• _WHAT THE EXERCISE ASKS_: Reproduce the records word for word, from their beginning through the line that contains "TECIDO ( 97% ALGODÃO 3% ELASTANO )", with both ends included. Leave the pictures out.

• _RECORDS SUPPLIED_:
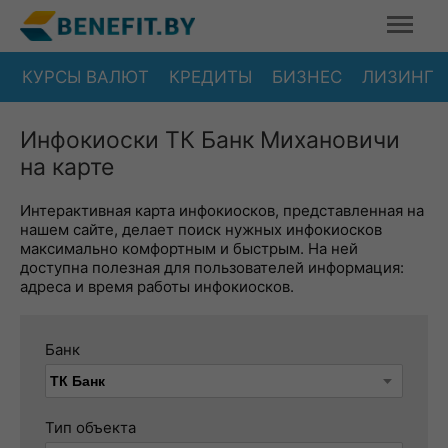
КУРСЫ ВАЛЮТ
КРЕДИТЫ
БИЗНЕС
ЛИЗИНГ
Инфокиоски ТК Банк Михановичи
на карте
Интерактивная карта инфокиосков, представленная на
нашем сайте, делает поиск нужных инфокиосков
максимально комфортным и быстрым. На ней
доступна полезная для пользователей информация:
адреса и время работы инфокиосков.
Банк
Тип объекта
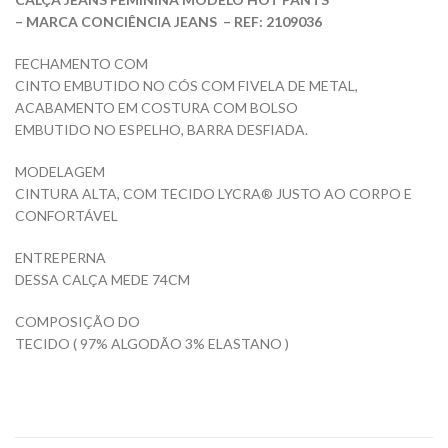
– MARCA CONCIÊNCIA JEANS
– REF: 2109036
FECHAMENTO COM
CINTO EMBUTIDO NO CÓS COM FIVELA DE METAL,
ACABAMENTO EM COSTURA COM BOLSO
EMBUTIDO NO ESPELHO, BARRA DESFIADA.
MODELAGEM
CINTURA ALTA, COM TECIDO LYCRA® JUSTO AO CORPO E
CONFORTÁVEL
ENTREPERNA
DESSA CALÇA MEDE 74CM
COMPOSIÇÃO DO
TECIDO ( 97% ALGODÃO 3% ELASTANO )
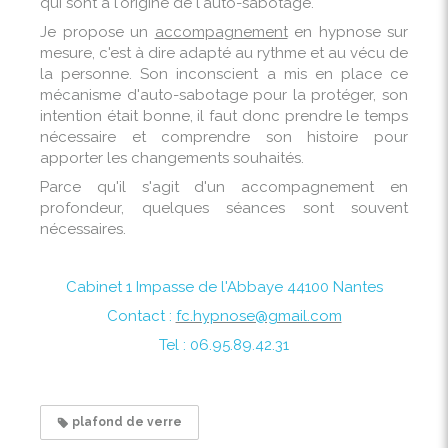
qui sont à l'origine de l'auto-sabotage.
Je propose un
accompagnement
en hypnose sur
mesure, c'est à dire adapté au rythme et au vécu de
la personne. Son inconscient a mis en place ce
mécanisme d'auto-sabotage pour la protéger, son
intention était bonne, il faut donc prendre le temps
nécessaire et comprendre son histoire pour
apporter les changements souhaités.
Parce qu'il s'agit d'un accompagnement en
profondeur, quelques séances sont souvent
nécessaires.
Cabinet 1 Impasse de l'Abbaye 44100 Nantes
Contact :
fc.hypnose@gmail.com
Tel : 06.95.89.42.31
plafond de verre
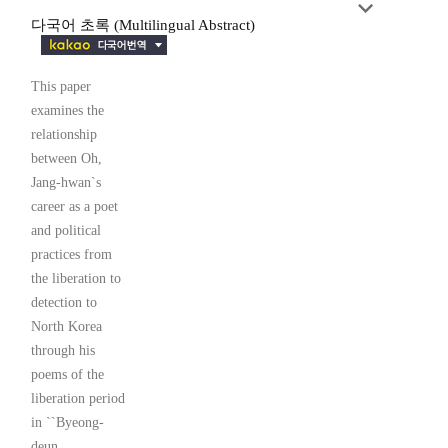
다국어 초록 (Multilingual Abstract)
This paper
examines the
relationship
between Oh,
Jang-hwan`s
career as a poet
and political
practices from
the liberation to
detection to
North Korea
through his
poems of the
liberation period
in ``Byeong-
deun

• _THE COMPLETED TASK_:
КУРСЫ ВАЛЮТ
КРЕДИТЫ
БИЗНЕС
ЛИЗИНГ
Инфокиоски ТК Банк Михановичи
на карте
Интерактивная карта инфокиосков, представленная на
нашем сайте, делает поиск нужных инфокиосков
максимально комфортным и быстрым. На ней
доступна полезная для пользователей информация:
адреса и время работы инфокиосков.
Банк
Тип объекта
– MARCA CONCIÊNCIA JEANS
– REF: 2109036
FECHAMENTO COM
CINTO EMBUTIDO NO CÓS COM FIVELA DE METAL,
ACABAMENTO EM COSTURA COM BOLSO
EMBUTIDO NO ESPELHO, BARRA DESFIADA.
MODELAGEM
CINTURA ALTA, COM TECIDO LYCRA® JUSTO AO CORPO E
CONFORTÁVEL
ENTREPERNA
DESSA CALÇA MEDE 74CM
COMPOSIÇÃO DO
TECIDO ( 97% ALGODÃO 3% ELASTANO )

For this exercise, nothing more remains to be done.